I was still in bed when he came round; I was hot one minute then freezing the next. I re arranged my bed to try and get comfortable but my whole body hurts so I gave up. Cole climbed in next to me and pulled me to his chest. 'I need to hold you, and not let go,' he said. I didn't object. I was curled into his side with my head on his chest still talking to Lisha when he said the same thing I said to Jay. 'Let's talk. We need to talk.' Honestly, the worst conversation I have had so far in my life.
We didn't spend long talking though, he was saying what would happen if I was sick, that he'd always come to the hospital, and he would be there for me when I had treatments and needed them. I thought I would be the first to cry, I was wrong. He shut himself away in my en suit washing his face. I went to check him a while later and then we went back to bed. He wouldn't let me go, and spent the night hold me so tight. I don't even think he moved.
I woke up this morning and had a message for Lisha, asking if I was up, at two in the morning. I would have answered her if she needed to talk, but Cole had turned my phone off.
Before she went to sleep, Lisha asked me what my mum had said when I told her about my tests. I told her my mum said 'It's just tests' hugged me and that was about it. I dunno what to make of that, she said it may be hopeful but I kinda agree with Lisha when she said it was maybe a little cold. Maybe she's worried and doesn't want to let it show? I dunno. I'm just going to wait it out and see what happens.
Jay says he isn't avoiding me, I never said he was? Either way, I give up; he can talk if he wants to. If he doesn't, guess I'll live. Ugh, I take that word for granted. I mean, if I do have Luke, what are the chances I am going to end up in a box at the end? Oh well, I made a playlist yesterday while I was curled up on the sofa. A few songs, old school by Headly, airplanes by B.O.B and Hayley Williams. Then there was; good to you, lover dearest, beside you, cross my heart, all by Marianas Trench.
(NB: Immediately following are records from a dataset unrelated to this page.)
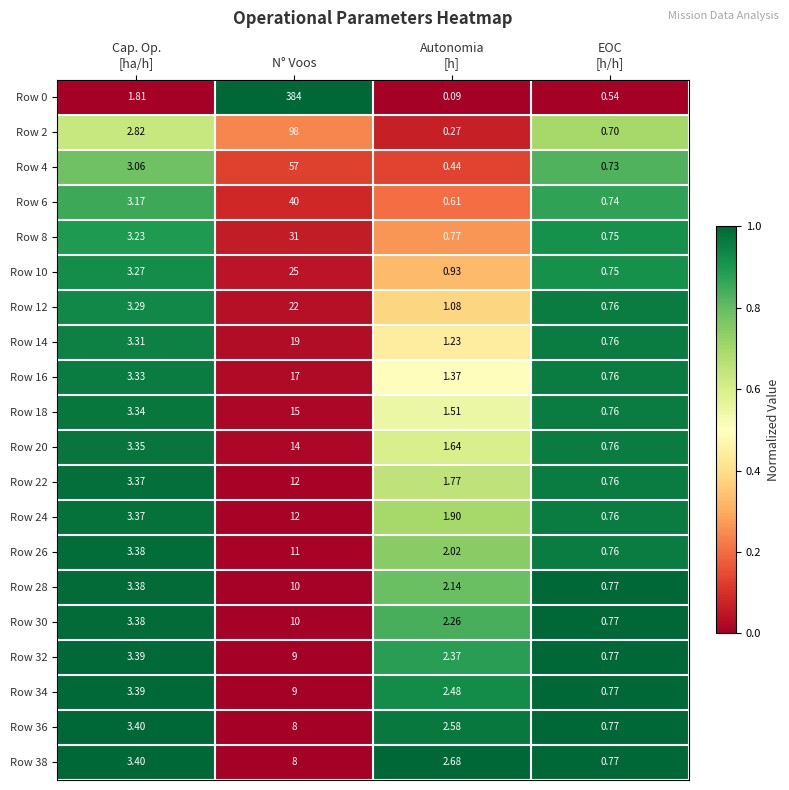

At which category is the sum across all series the highest?

N° Voos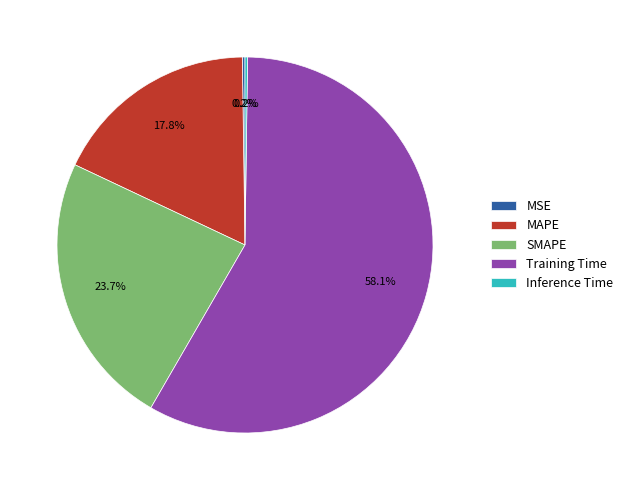

What portion of the pie excludes SMAPE?

76.3%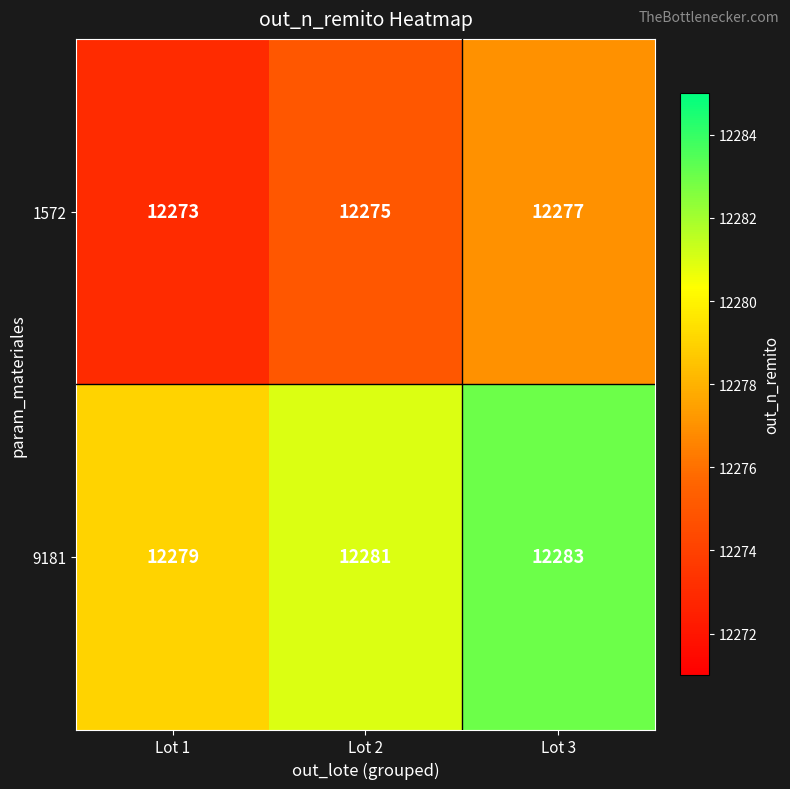

What is the sum of all 1572 values?

36825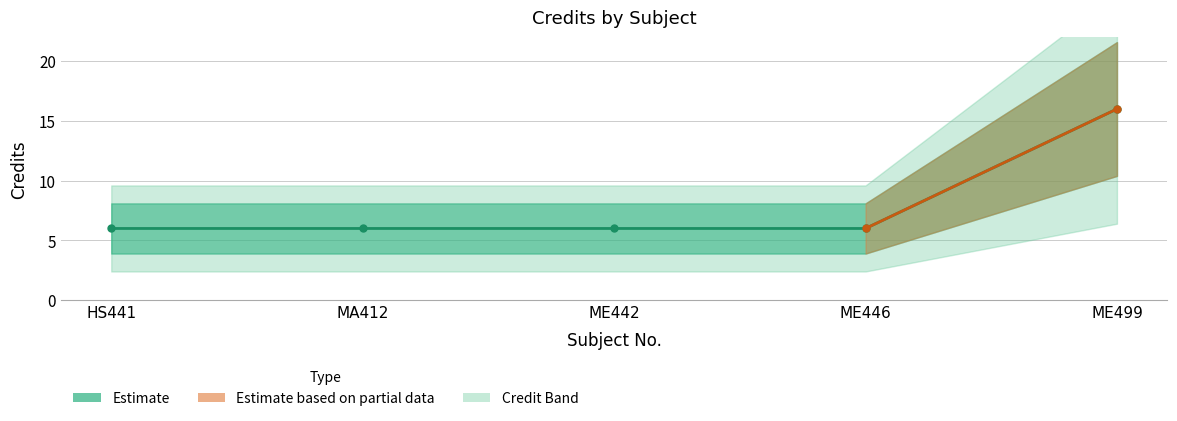

What position from the right is ME446?

2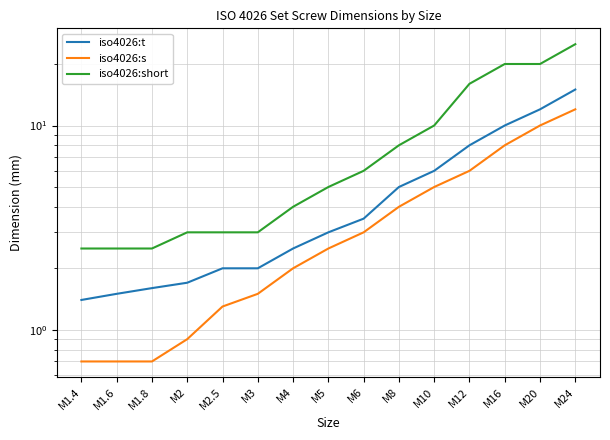

What is the label of the 9th point from the right?

M4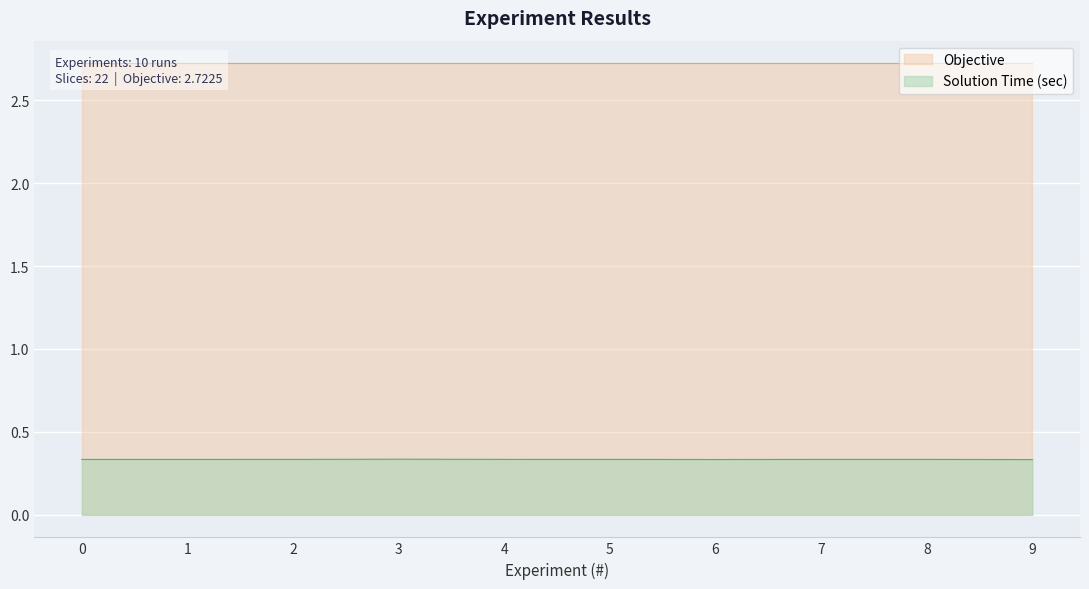

How many interior local valleys (lower than both neighbors) does the data have?

1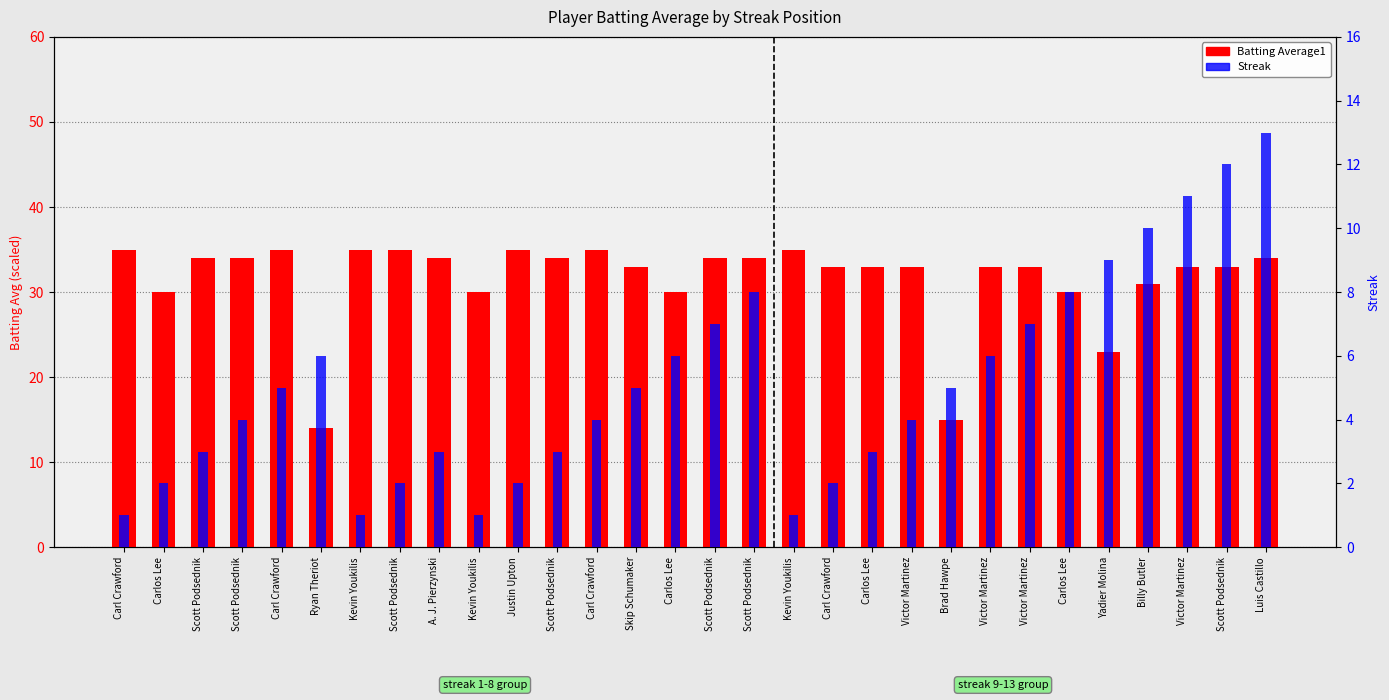

Reading right to left, extract all data points from this chart.

Batting Average1: Luis Castillo=34.0	Scott Podsednik=33.0	Victor Martinez=33.0	Billy Butler=31.0	Yadier Molina=23.0	Carlos Lee=30.0	Victor Martinez=33.0	Victor Martinez=33.0	Brad Hawpe=15.0	Victor Martinez=33.0	Carlos Lee=33.0	Carl Crawford=33.0	Kevin Youkilis=35.0	Scott Podsednik=34.0	Scott Podsednik=34.0	Carlos Lee=30.0	Skip Schumaker=33.0	Carl Crawford=35.0	Scott Podsednik=34.0	Justin Upton=35.0	Kevin Youkilis=30.0	A. J. Pierzynski=34.0	Scott Podsednik=35.0	Kevin Youkilis=35.0	Ryan Theriot=14.0	Carl Crawford=35.0	Scott Podsednik=34.0	Scott Podsednik=34.0	Carlos Lee=30.0	Carl Crawford=35.0
Streak: Luis Castillo=13.0	Scott Podsednik=12.0	Victor Martinez=11.0	Billy Butler=10.0	Yadier Molina=9.0	Carlos Lee=8.0	Victor Martinez=7.0	Victor Martinez=6.0	Brad Hawpe=5.0	Victor Martinez=4.0	Carlos Lee=3.0	Carl Crawford=2.0	Kevin Youkilis=1.0	Scott Podsednik=8.0	Scott Podsednik=7.0	Carlos Lee=6.0	Skip Schumaker=5.0	Carl Crawford=4.0	Scott Podsednik=3.0	Justin Upton=2.0	Kevin Youkilis=1.0	A. J. Pierzynski=3.0	Scott Podsednik=2.0	Kevin Youkilis=1.0	Ryan Theriot=6.0	Carl Crawford=5.0	Scott Podsednik=4.0	Scott Podsednik=3.0	Carlos Lee=2.0	Carl Crawford=1.0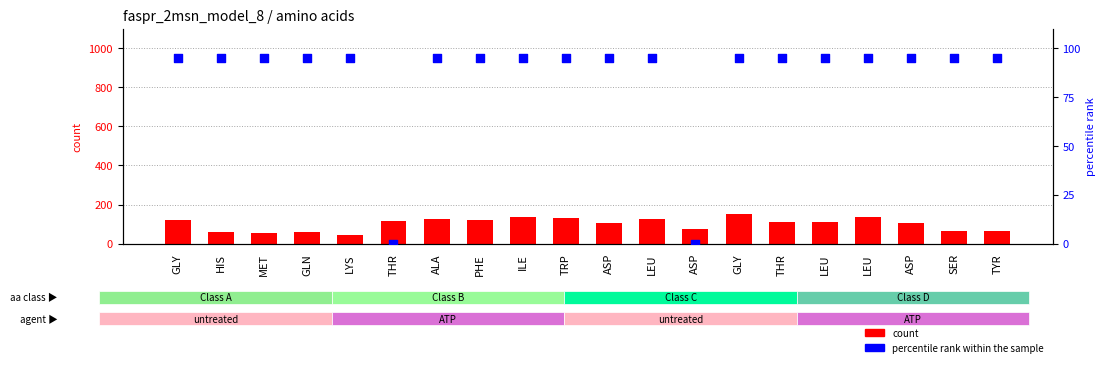

Which series has the largest Y range (max minus min)?

count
And I named it, the funeral list. There was also chasing cars by snow patrol, from where you are by lifehouse, Stand in theRain by SuperChick. Then there were a few more. Cole wasn't very happy as you can bet. Something made me want to do it though; I want decent songs at my funeral!
I get my results tomorrow, I'll admit it. I am totally pooing my pants. But what can I do about it, whatever the results are, that's what they are. I can't change them. I'm going to be prepared for a leukaemia diagnosis. That way, I'll be ready if I have it, and bouncing off the walls if I don't. Then again, if it isn't leukaemia, then what the hell is it? Because it isn't just a little sick bug I can tell you that much.